これまでの連載において、Tang Nanoに装着したLEDドットマトリクスで表示していたのはDL166の内部の8個のレジスタの値でした。まずは、これを利用してLチカプログラムのblink1.asm(リスト1)を作ってみましょう。
ram[0] <=8'b1010_0001; // mvi R0,1 ram[1] <=8'b1010_0000; // mvi R0,0 ram[2] <=8'b1001_0000; // jmp 0
ramの0番地にmvi R0,1を意味する1010_0001を代入しています。この命令ではレジスタR0に1を入れます。2進表記の1010_0001の“_(アンダーバー)”は、ビット列の区切りを見やすくするためのものであってもなくても大丈夫です。この例だと、1010がmviを示しアンダーバーの後の0001はR0に代入する値となります。最初の4桁が命令セットでいうところのオペレーターで後の4桁がオペランドとなります。オペレーターはCPUに何をさせるかを指示するもので、オペランドはその命令を実行するための値となります。
次はramの1番地にmvi R0,1を意味する1010_0000を代入しています。この命令はレジスタR0に0を入れます。次はramの2番地にjmp 0を意味する1001_0000を代入します。この命令は実行を0番地に戻します。プログラムとしてはmvi R0,1とmvi R0,0を繰り返す動作となります。
それでは、実際に動かしてみましょう。/src/instructions.vの29〜31行目をリスト2のように書き換えてから、GOWINのIDEでSynthesizeとPlace & Route、そして最後にProgram DeviceでTang Nanoの評価モジュールに書き込んでください。

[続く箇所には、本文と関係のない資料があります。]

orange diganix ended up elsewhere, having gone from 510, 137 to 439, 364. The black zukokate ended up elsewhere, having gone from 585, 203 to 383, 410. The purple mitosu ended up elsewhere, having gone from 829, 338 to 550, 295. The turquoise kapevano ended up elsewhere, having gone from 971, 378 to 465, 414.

initial begin `include "blink1.asm" end
評価モジュールのUSBポートを左に向けた状態で、LEDドットマトリクスの最上段左端のLEDが点滅していませんか(図1)。ただし、LEDの光っている時間と消えている時間が同じではないですよね。
なぜこうなっているかというと、途中でjmp 0命令を実行するのにもう1クロック分の時間が必要なので、LEDが光っている時間が1クロックであるのに対して消えている時間が2クロックになっているからです。今回のDL166の実装では1クロックが約1秒になっています。ちなみに図1ではレジスタR0が1になってLEDが光っています。
なお、LEDドットマトリックスの最下段左端のLEDも光っているのですが、これはレジスタR7のプログラムカウンタの値です。